## [WHAT IS BEING ASKED]
Would you return the material below exactly, with no line left out?

## [INFORMATION GIVEN]
((

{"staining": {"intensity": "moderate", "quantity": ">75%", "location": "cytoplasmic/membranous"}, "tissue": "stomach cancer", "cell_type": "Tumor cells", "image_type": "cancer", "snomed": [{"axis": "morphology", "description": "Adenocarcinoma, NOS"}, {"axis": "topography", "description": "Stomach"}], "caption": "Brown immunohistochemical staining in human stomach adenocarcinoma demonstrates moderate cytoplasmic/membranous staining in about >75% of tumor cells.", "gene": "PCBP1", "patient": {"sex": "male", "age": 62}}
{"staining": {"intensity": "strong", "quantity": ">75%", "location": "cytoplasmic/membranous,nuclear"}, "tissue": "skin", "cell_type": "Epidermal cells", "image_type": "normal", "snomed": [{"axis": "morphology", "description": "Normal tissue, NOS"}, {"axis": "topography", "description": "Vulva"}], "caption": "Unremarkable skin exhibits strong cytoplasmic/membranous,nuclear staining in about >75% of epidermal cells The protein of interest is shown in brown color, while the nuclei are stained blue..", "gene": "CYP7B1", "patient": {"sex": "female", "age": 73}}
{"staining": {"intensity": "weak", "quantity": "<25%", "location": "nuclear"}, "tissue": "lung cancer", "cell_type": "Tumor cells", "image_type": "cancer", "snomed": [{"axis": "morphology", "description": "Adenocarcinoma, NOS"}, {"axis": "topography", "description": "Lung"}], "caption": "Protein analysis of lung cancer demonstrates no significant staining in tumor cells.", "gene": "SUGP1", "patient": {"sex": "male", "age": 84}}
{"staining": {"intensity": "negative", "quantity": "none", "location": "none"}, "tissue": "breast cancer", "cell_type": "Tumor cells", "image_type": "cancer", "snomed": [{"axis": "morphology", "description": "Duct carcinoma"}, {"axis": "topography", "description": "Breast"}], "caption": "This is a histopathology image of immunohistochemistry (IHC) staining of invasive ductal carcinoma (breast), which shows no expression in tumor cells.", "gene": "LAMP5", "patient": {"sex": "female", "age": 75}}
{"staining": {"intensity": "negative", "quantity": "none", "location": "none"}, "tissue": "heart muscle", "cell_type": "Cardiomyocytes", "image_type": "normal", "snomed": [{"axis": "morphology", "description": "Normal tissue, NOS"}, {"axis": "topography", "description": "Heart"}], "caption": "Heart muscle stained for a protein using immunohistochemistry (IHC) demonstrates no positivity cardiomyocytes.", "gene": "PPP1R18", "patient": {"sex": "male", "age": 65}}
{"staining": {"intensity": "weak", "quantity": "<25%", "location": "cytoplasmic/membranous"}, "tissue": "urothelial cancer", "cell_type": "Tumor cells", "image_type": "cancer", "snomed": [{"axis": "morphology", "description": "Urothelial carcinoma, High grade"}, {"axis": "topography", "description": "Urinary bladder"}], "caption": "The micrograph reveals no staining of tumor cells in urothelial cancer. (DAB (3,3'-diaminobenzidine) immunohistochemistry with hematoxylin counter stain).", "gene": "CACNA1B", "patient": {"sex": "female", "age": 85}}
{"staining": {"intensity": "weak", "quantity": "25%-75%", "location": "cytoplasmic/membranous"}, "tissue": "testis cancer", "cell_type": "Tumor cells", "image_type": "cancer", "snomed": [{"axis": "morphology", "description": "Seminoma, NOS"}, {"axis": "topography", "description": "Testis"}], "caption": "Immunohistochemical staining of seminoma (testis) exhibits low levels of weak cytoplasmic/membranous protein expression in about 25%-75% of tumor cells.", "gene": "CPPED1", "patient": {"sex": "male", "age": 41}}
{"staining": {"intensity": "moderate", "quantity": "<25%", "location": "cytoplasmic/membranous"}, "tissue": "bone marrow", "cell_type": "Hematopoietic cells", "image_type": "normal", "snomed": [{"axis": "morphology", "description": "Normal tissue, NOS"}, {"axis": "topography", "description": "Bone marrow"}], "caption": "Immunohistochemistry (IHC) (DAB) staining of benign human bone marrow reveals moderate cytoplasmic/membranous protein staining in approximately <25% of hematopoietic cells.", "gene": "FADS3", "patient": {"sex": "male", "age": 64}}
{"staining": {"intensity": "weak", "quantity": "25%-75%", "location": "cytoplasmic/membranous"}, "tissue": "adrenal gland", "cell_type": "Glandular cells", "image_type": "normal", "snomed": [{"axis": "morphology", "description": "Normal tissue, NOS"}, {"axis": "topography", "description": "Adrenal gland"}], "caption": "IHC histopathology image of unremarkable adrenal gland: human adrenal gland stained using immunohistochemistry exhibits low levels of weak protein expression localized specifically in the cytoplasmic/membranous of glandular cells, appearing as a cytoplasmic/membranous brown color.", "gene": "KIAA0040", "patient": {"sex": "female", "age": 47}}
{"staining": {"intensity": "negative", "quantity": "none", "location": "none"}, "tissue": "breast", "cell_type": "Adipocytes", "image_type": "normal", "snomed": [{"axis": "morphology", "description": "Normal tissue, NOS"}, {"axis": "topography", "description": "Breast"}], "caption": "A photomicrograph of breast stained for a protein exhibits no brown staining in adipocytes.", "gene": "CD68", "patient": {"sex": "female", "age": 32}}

))

## [SOLUTION TO THE EXERCISE]
{"staining": {"intensity": "moderate", "quantity": ">75%", "location": "cytoplasmic/membranous"}, "tissue": "stomach cancer", "cell_type": "Tumor cells", "image_type": "cancer", "snomed": [{"axis": "morphology", "description": "Adenocarcinoma, NOS"}, {"axis": "topography", "description": "Stomach"}], "caption": "Brown immunohistochemical staining in human stomach adenocarcinoma demonstrates moderate cytoplasmic/membranous staining in about >75% of tumor cells.", "gene": "PCBP1", "patient": {"sex": "male", "age": 62}}
{"staining": {"intensity": "strong", "quantity": ">75%", "location": "cytoplasmic/membranous,nuclear"}, "tissue": "skin", "cell_type": "Epidermal cells", "image_type": "normal", "snomed": [{"axis": "morphology", "description": "Normal tissue, NOS"}, {"axis": "topography", "description": "Vulva"}], "caption": "Unremarkable skin exhibits strong cytoplasmic/membranous,nuclear staining in about >75% of epidermal cells The protein of interest is shown in brown color, while the nuclei are stained blue..", "gene": "CYP7B1", "patient": {"sex": "female", "age": 73}}
{"staining": {"intensity": "weak", "quantity": "<25%", "location": "nuclear"}, "tissue": "lung cancer", "cell_type": "Tumor cells", "image_type": "cancer", "snomed": [{"axis": "morphology", "description": "Adenocarcinoma, NOS"}, {"axis": "topography", "description": "Lung"}], "caption": "Protein analysis of lung cancer demonstrates no significant staining in tumor cells.", "gene": "SUGP1", "patient": {"sex": "male", "age": 84}}
{"staining": {"intensity": "negative", "quantity": "none", "location": "none"}, "tissue": "breast cancer", "cell_type": "Tumor cells", "image_type": "cancer", "snomed": [{"axis": "morphology", "description": "Duct carcinoma"}, {"axis": "topography", "description": "Breast"}], "caption": "This is a histopathology image of immunohistochemistry (IHC) staining of invasive ductal carcinoma (breast), which shows no expression in tumor cells.", "gene": "LAMP5", "patient": {"sex": "female", "age": 75}}
{"staining": {"intensity": "negative", "quantity": "none", "location": "none"}, "tissue": "heart muscle", "cell_type": "Cardiomyocytes", "image_type": "normal", "snomed": [{"axis": "morphology", "description": "Normal tissue, NOS"}, {"axis": "topography", "description": "Heart"}], "caption": "Heart muscle stained for a protein using immunohistochemistry (IHC) demonstrates no positivity cardiomyocytes.", "gene": "PPP1R18", "patient": {"sex": "male", "age": 65}}
{"staining": {"intensity": "weak", "quantity": "<25%", "location": "cytoplasmic/membranous"}, "tissue": "urothelial cancer", "cell_type": "Tumor cells", "image_type": "cancer", "snomed": [{"axis": "morphology", "description": "Urothelial carcinoma, High grade"}, {"axis": "topography", "description": "Urinary bladder"}], "caption": "The micrograph reveals no staining of tumor cells in urothelial cancer. (DAB (3,3'-diaminobenzidine) immunohistochemistry with hematoxylin counter stain).", "gene": "CACNA1B", "patient": {"sex": "female", "age": 85}}
{"staining": {"intensity": "weak", "quantity": "25%-75%", "location": "cytoplasmic/membranous"}, "tissue": "testis cancer", "cell_type": "Tumor cells", "image_type": "cancer", "snomed": [{"axis": "morphology", "description": "Seminoma, NOS"}, {"axis": "topography", "description": "Testis"}], "caption": "Immunohistochemical staining of seminoma (testis) exhibits low levels of weak cytoplasmic/membranous protein expression in about 25%-75% of tumor cells.", "gene": "CPPED1", "patient": {"sex": "male", "age": 41}}
{"staining": {"intensity": "moderate", "quantity": "<25%", "location": "cytoplasmic/membranous"}, "tissue": "bone marrow", "cell_type": "Hematopoietic cells", "image_type": "normal", "snomed": [{"axis": "morphology", "description": "Normal tissue, NOS"}, {"axis": "topography", "description": "Bone marrow"}], "caption": "Immunohistochemistry (IHC) (DAB) staining of benign human bone marrow reveals moderate cytoplasmic/membranous protein staining in approximately <25% of hematopoietic cells.", "gene": "FADS3", "patient": {"sex": "male", "age": 64}}
{"staining": {"intensity": "weak", "quantity": "25%-75%", "location": "cytoplasmic/membranous"}, "tissue": "adrenal gland", "cell_type": "Glandular cells", "image_type": "normal", "snomed": [{"axis": "morphology", "description": "Normal tissue, NOS"}, {"axis": "topography", "description": "Adrenal gland"}], "caption": "IHC histopathology image of unremarkable adrenal gland: human adrenal gland stained using immunohistochemistry exhibits low levels of weak protein expression localized specifically in the cytoplasmic/membranous of glandular cells, appearing as a cytoplasmic/membranous brown color.", "gene": "KIAA0040", "patient": {"sex": "female", "age": 47}}
{"staining": {"intensity": "negative", "quantity": "none", "location": "none"}, "tissue": "breast", "cell_type": "Adipocytes", "image_type": "normal", "snomed": [{"axis": "morphology", "description": "Normal tissue, NOS"}, {"axis": "topography", "description": "Breast"}], "caption": "A photomicrograph of breast stained for a protein exhibits no brown staining in adipocytes.", "gene": "CD68", "patient": {"sex": "female", "age": 32}}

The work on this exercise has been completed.